O juízo responsável pela ação civil pública determinou o cumprimento da sentença pela filial do grupo empresarial localizada na cidade de Várzea Grande, na região metropolitana da capital mato-grossense.
O Tribunal de Justiça de Mato Grosso (TJMT) manteve a decisão ao rejeitar o recurso de apelação, afirmando que a filial poderia responder, no cumprimento de sentença, pelo ato ilícito praticado pela matriz.
No recurso ao Superior Tribunal de Justiça, a empresa sustentou que não seria possível impor à filial – que não participou do processo principal – a obrigação de divulgar a sentença por meio de banners e cartazes.
Direito do consumidor
Ao analisar o caso, o ministro Villas Bôas Cueva, relator, destacou que o direito do consumidor não se submete ao princípio estrito da territorialidade, como sustentou a recorrente.
“É, aliás, salutar a realização mais ampla possível do direito informacional dos consumidores. Assim, ao se cumprir o comando sentencial em comarca contígua à de Cuiabá, toda a comunidade da região, possivelmente atingida, se beneficiará”, frisou o relator Villas Bôas Cueva.
Ele ressaltou que, não havendo plena extinção da atividade empresarial praticada pela matriz, cabe às filiais assumir a responsabilidade subsidiária, como previsto no parágrafo 2º do artigo 28 do Código de Defesa do Consumidor (CDC).
O ministro Villas Bôas Cueva ainda rejeitou o argumento de que a filial comercializaria combustíveis de bandeira distinta da matriz. “A alegação de que a filial não comercializa a marca Texaco não afasta a sua responsabilidade com relação à idoneidade da postura do grupo econômico como um todo. Desse modo, a filial deve cumprir o comando judicial, de modo a evitar que novas ofensas ao direito consumerista sejam reiteradas”, destacou.
O ministro afirmou que a condenação está atrelada à necessidade de evitar lesões dessa natureza, “não importando a bandeira assumida pelo posto na atualidade”.
Processo: REsp 1655796 – Acórdão (inteiro teor para download)
(Com informações do Superior Tribunal de Justiça – STJ)
Ementa
RECURSO ESPECIAL. PROCESSUAL CIVIL. AÇÃO CIVIL PÚBLICA. PROPAGANDA ENGANOSA. POSTO DE GASOLINA. COMBUSTÍVEL. MARCA COMERCIAL. COMERCIALIZAÇÃO. BANDEIRA DIVERSA. MATRIZ E FILIAL. ESTABELECIMENTOS. AUTONOMIA JURÍDICA. INOCORRÊNCIA. CONDENAÇÃO. PUBLICIDADE ENGANOSA. REDIRECIONAMENTO. POSSIBILIDADE. CONTRAPROPAGANDA. ARTS. 56, INCISO XII, E 60 DO CÓDIGO DE DEFESA DO CONSUMIDOR. DIREITO À INFORMAÇÃO.
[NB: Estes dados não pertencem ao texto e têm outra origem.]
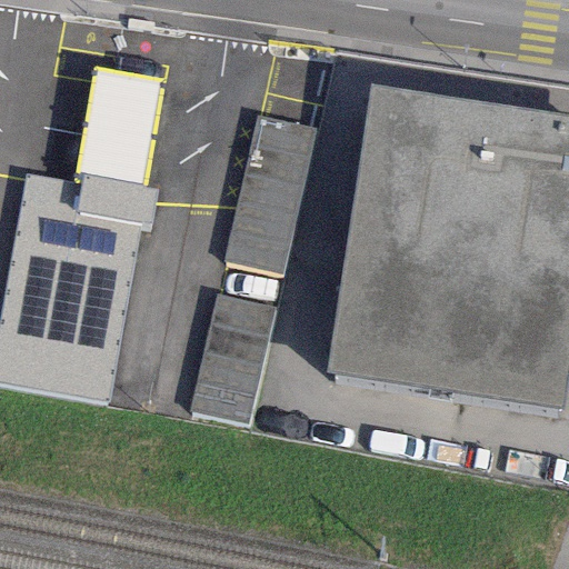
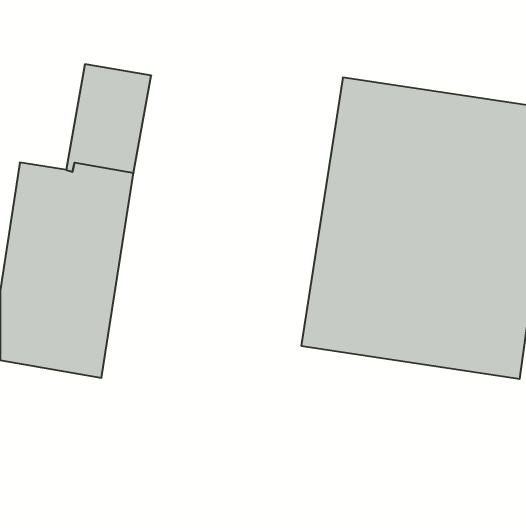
building: [224,116,317,274] -> none
building: [190,293,277,427] -> none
1.Recurso especial interposto contra acórdão publicado na vigência do Código de Processo Civil de 2015 (Enunciados Administrativos nºs 2 e 3/STJ).
2.Ainda que possuam CNPJ diversos e autonomia administrativa e operacional, as filiais são um desdobramento da matriz por integrar a pessoa jurídica como um todo.
3.Eventual decisão contrária à matriz por atos prejudiciais a consumidores é extensível às filiais.
4.A contrapropaganda visa evitar a nocividade da prática comercial de propaganda enganosa ou abusiva.
5.A existência de dívida ilíquida excepciona o princípio da universalidade do juízo recuperacional.
6.Recurso especial não provido.
(STJ – REsp 1655796/MT, Rel. Ministro RICARDO VILLAS BÔAS CUEVA, TERCEIRA TURMA, julgado em 11/02/2020, DJe 20/02/2020)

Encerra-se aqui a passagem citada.